You see just how little the Administration thinks of Americans’ ability to reason and prioritize. According to the President’s actions, leaking what the terrorists already knew is traitorously worse than leaking what they can only surmise.

 

 

In this regard, Journalist Chris Hayes’ comment on the trend toward secret government is worth watching

 

Mr. Hayes said — after contrasting the differing ways the Obama Administration has treated journalist Glenn Greenwald and Barbara Starr:

 

There is a vast and growing web of secret government in this country.

 

It is not acceptable that the only things we know about it are the things the members of that secret government want us to know.

 

Because at the end of the day, it is on us.  It is on all of us what our government does in our name.

 

© 2013 Chris Hayes, Unequal responses to leaked information — Unequal leaks, All In with Chris Hayes — MSNBC (27 June 2013) (quote begins at 5:05 minutes into the 5:31 minute video clip)

 

 

The moral? — Autocrats thrive on the public’s need to feel safe from all manner of easily exaggerated threats

 

Liberty is not for cowards.  And power corrupts.

 

In regard to both, and for the second time within just a few weeks, I quote Pastor Martin Niemöller’s (1892-1984) famous World War II line:

 

 

First they came for the Socialists, and I did not speak out--

Because I was not a Socialist.

 

Then they came for the Trade Unionists, and I did not speak out--

Because I was not a Trade Unionist.

 

Then they came for the Jews, and I did not speak out--

Because I was not a Jew.

 

Then they came for me--and there was no one left to speak for me.

 

Martin Niemöller, Martin Niemöller : First they came for the socialists . . .”, Holocaust Encyclopedia (11 May 2012) (reformatted)

 

The America I grew up in would never have traded a secure life in the gulag for Liberty’s obvious dangers.

 

Have terrorists so easily overcome the United States’ purported values?

 

Our penchant for blaming others for our often significant shortcomings was recently subject of a partially related comment from geopolitical analyst James Traub:

 

 

The United States does have a formidable enemy -- but we can see it in the mirror.

 

China's aggression toward its neighbors in the South China Sea, or its assault on the computers of U.S. companies, poses less of a threat to U.S. interests than does[:]

 

America's own failure to educate its citizens or build and repair vital infrastructure –

 

both of which China is doing, legally and openly, at an astonishingly rapid clip.

 

The United States doesn't really have enemies any more.
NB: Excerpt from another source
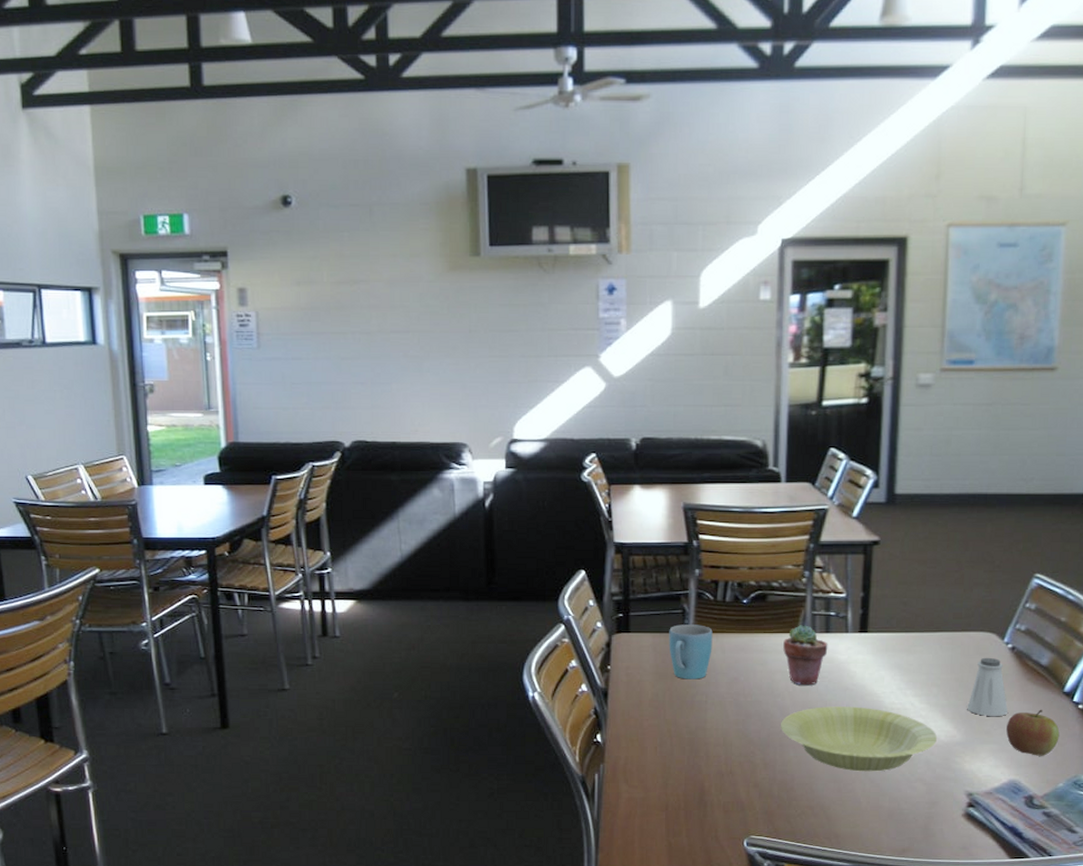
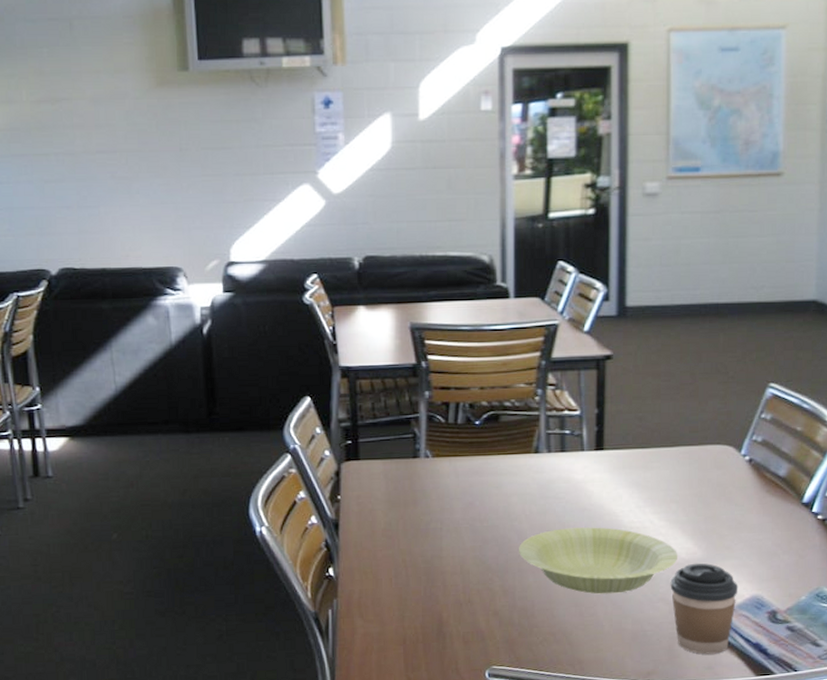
mug: present [669,624,713,680] -> none [400,449,446,507]
potted succulent: present [783,625,828,684] -> none [518,445,564,507]
coffee cup: none [928,746,996,835] -> present [670,563,738,655]
saltshaker: present [967,657,1008,716] -> none [707,470,747,531]
apple: present [1006,709,1060,756] -> none [747,521,800,570]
It has rivals -- lots and lots of rivals.

 

And right now, it's defeating itself.

 

© 2013 James Traub, Squeal Like a Pig — Why Putin actually loves tweaking the United States over Edward Snowden, and why China’s too smart to bother, Foreign Policy (28 June 2013) (paragraph split)

 

We are exclusively the ones doing ourselves in.

 

Assaulting history’s timely Messengers of Warning —however disguised they are by alleged reprehensibilities of personal character — is unwise. In my lexicon of American personal and political virtue, toadying to the Wannabe King and his Court is much worse.